▶ **TASK DETAILS**
Answer these questions using the methods excerpt below:
(a) Which instrument assessed parenting morale?
(b) What level of statistical significance was set for the bivariate analyses?
(c) Which software performed all the statistical analyses?

▶ **EXCERPT**
- - - - -

Independent Variables
Potential covariates of interest were grouped into four categories: child characteristics, home environment, sociodemographic factors, and pregnancy-related variables.
Child Characteristics
Child health status was based on maternal report (excellent, good, fair, poor, or terrible) and on change in the child's health compared to 1 year ago (about the same, better, or worse). Caregivers reported on health care utilization, routine health examinations, immunizations, having a family doctor, chronic conditions, vision and hearing problems, and referrals.
Home Environment Characteristics
Maternal physical and emotional health status was based on self report (excellent, good, fair, poor, or terrible) [22]. Questions about abuse, social support, and relationship with a partner were asked. Information about parenting was collected and included parenting morale, which was assessed using the Parenting Morale Index [23], and parenting style, which was assessed using two subscales of the National Longitudinal Survey of Children and Youth (hostile/ineffective and aversion) [24].
Sociodemographic Factors
Self-reported information on marital status, education, annual household income, ethnicity, and lifestyle factors (smoking, alcohol, drug use) was collected.
Pregnancy-Related Variables
Several variables measured during the original randomized controlled trial were included in this analysis, including the Kellner Symptom Questionnaire [25], Rosenberg Self Esteem [26], McCubbin Social Support Index [27], Woman Abuse Screening Tool (WAST) [28], Edinburgh Postnatal Depression Scale [29] and Vaux Network Orientation Scale [30].
Statistical Analysis
Data collected from the follow-up study were linked to data from both the original randomized controlled trial using unique research identifiers (to include pregnancy-related variables in the analysis) and to provincial perinatal records (to obtain the most accurate estimate of gestational age of the infant at birth). This resulted in data for mothers at four time points from their first trimester to 3 years post partum.
Bivariate comparisons between the PEDS path and independent variables in the four categories of interest were conducted using a chi-squared test. A multinomial logistic regression model was constructed to explore the relationship between risk of developmental problems and factors associated with this risk, yielding odds ratios and 95% confidence intervals. Statistical significance was set at p < 0.05 for bivariate analyses and was also the criteria for considering variables for regression modeling along with known confounders. Selected predicted probabilities for screening in each PEDS path were also calculated. All statistical analyses were performed using Stata 9/SE version 9.2.

- - - - -

▶ **SUPPLIED INFORMATION**
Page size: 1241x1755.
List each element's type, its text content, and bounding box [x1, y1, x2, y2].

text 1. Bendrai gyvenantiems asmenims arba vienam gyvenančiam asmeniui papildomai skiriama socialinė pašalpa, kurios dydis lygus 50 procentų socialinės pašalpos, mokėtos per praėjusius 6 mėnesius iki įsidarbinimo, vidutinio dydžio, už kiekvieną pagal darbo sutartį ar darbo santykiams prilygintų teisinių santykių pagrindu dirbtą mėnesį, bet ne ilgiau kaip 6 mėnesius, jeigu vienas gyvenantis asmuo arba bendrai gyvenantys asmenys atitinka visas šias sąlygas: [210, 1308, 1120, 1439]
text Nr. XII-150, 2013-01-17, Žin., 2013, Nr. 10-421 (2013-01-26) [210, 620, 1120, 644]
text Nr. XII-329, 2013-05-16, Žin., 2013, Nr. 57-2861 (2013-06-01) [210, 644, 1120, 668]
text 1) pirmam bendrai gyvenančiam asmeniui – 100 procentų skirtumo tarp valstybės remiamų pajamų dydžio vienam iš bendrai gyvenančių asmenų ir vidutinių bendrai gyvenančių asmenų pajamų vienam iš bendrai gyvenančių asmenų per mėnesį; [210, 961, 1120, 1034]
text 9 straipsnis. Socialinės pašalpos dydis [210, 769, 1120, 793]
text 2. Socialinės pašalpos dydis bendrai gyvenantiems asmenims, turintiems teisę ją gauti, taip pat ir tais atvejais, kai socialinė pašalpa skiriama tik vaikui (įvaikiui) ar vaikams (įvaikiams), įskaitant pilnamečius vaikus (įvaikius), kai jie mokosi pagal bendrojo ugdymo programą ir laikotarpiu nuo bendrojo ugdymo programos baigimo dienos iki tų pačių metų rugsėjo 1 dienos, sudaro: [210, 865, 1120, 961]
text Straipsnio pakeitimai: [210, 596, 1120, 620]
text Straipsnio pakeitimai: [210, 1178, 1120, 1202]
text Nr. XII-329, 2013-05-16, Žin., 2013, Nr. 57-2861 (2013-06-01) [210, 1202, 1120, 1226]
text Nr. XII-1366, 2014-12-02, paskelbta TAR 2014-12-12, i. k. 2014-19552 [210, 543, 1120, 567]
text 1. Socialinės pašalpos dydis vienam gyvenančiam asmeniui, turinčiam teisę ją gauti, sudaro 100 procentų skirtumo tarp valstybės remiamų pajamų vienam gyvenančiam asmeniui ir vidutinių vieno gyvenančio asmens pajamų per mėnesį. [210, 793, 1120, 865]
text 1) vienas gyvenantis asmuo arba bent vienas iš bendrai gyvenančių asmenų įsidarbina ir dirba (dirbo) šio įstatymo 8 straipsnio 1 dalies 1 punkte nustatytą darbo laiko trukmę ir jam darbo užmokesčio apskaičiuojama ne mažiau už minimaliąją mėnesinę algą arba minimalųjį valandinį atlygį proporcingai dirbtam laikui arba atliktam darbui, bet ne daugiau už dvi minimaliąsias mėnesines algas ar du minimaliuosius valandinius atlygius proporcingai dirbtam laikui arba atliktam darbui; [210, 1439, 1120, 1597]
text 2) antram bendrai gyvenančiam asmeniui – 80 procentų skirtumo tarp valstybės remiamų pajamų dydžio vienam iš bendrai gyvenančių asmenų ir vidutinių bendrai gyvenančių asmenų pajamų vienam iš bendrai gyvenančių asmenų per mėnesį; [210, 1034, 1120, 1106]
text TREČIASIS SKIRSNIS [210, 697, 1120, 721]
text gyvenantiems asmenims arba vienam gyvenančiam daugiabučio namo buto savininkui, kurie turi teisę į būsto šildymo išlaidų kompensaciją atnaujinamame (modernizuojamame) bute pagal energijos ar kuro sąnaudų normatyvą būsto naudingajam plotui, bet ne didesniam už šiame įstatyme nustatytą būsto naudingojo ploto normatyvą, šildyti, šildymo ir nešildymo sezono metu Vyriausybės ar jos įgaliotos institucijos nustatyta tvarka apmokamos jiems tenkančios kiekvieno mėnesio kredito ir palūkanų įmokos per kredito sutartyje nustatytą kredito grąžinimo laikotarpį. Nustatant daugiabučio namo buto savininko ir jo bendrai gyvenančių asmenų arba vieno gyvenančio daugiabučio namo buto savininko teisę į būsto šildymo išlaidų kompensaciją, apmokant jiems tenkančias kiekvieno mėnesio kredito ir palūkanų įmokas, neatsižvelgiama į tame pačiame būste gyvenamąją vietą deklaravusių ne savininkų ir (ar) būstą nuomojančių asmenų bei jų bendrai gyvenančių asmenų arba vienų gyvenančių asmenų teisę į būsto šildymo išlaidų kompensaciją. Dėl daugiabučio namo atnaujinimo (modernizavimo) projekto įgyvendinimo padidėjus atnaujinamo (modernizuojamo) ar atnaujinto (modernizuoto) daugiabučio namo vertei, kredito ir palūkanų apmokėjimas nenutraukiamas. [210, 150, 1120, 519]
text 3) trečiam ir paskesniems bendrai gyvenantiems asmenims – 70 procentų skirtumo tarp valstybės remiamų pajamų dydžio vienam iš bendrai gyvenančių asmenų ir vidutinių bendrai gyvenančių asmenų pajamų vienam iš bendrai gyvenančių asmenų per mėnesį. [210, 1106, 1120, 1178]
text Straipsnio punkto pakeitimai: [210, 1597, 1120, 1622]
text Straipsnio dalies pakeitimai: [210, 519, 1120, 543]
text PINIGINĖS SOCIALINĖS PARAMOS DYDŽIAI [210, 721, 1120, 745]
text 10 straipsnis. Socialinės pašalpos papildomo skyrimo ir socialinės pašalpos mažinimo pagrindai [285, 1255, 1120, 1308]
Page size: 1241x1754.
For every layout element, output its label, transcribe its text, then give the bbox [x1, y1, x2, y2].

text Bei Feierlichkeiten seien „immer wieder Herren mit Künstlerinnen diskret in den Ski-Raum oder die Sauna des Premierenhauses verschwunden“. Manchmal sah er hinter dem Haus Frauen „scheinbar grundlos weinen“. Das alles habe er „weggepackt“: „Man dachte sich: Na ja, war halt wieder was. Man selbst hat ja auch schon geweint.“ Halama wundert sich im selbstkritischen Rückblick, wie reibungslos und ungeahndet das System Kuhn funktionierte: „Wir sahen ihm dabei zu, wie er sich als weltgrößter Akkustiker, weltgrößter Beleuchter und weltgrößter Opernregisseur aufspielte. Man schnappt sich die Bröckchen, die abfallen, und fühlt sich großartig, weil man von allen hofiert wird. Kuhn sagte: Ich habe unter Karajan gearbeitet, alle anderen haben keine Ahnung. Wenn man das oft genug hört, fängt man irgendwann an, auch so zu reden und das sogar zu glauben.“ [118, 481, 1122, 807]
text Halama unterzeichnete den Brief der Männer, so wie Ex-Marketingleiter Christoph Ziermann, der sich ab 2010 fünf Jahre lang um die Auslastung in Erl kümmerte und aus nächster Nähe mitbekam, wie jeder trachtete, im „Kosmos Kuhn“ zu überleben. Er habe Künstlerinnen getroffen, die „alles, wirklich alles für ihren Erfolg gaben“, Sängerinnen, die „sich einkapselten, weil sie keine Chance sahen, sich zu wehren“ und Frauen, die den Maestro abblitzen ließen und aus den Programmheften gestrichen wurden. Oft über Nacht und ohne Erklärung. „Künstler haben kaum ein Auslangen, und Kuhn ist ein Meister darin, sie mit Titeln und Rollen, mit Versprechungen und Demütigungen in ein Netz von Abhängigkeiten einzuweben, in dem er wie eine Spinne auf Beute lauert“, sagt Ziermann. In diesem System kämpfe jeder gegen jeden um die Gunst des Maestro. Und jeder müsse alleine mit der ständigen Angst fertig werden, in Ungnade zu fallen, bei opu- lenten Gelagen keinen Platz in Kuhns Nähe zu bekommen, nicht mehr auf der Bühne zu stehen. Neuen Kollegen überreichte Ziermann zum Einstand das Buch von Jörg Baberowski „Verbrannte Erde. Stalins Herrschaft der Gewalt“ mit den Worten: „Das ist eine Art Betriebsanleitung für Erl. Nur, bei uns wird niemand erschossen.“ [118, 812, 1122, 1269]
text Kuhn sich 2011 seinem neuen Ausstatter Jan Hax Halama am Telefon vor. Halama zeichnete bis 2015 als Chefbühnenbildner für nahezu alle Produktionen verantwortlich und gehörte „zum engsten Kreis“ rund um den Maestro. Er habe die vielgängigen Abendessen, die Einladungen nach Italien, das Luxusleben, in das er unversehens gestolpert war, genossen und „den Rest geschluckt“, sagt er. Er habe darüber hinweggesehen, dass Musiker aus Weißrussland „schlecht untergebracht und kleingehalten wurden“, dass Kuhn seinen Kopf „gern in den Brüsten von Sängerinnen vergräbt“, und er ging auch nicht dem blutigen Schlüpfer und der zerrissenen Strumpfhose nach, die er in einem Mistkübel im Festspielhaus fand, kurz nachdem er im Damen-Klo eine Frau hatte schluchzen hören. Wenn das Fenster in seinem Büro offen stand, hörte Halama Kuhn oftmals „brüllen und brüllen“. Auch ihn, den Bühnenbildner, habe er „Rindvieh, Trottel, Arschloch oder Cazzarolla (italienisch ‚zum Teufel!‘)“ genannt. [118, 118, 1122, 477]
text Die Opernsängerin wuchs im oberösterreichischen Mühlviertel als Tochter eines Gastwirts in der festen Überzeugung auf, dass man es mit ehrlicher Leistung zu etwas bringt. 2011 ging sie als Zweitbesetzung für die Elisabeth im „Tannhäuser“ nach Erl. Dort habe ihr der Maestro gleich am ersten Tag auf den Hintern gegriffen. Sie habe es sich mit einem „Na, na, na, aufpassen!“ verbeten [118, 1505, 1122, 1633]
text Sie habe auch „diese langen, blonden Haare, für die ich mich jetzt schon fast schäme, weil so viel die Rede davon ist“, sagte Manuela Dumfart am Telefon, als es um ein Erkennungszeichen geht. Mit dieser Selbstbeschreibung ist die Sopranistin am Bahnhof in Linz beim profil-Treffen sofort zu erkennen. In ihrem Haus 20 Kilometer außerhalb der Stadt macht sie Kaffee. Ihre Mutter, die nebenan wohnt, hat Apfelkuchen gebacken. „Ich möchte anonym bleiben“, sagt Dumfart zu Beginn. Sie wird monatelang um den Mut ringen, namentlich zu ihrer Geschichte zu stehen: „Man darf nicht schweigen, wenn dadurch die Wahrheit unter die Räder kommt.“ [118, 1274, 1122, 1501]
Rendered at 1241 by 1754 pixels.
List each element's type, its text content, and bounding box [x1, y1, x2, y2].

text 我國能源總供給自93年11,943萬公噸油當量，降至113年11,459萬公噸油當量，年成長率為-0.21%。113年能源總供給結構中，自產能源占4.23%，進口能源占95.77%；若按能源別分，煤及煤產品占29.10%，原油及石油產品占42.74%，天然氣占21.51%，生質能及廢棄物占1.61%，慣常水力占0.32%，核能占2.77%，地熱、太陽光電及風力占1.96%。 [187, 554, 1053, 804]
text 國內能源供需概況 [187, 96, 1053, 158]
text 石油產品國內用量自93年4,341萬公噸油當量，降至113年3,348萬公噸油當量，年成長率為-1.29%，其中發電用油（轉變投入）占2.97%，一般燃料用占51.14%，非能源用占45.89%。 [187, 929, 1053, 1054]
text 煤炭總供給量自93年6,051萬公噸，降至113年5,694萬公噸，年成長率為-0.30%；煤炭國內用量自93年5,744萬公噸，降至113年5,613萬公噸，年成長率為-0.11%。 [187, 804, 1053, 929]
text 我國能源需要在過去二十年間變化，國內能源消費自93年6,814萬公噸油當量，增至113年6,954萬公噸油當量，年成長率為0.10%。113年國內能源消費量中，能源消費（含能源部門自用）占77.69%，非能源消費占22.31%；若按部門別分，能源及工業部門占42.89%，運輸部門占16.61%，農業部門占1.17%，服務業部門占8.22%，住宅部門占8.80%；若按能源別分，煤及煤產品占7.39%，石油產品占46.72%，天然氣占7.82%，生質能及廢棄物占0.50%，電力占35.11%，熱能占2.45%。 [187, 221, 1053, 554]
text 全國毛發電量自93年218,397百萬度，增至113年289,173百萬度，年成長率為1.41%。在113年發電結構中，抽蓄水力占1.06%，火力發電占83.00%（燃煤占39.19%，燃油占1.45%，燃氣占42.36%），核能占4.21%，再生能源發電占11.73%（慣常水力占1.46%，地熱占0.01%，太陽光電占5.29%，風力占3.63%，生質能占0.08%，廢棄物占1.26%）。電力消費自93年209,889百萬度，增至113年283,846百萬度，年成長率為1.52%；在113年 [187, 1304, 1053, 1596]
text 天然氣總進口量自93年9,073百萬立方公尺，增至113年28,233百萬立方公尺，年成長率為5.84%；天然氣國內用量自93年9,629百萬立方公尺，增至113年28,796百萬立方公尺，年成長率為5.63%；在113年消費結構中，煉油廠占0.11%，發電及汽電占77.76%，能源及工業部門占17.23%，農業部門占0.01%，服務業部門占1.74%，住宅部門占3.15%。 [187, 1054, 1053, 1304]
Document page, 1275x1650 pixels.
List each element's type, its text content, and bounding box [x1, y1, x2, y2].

- - - - -

▶ **ANSWER FOR THE TASK**
(a) The Parenting Morale Index.
(b) p < 0.05.
(c) Stata 9/SE version 9.2.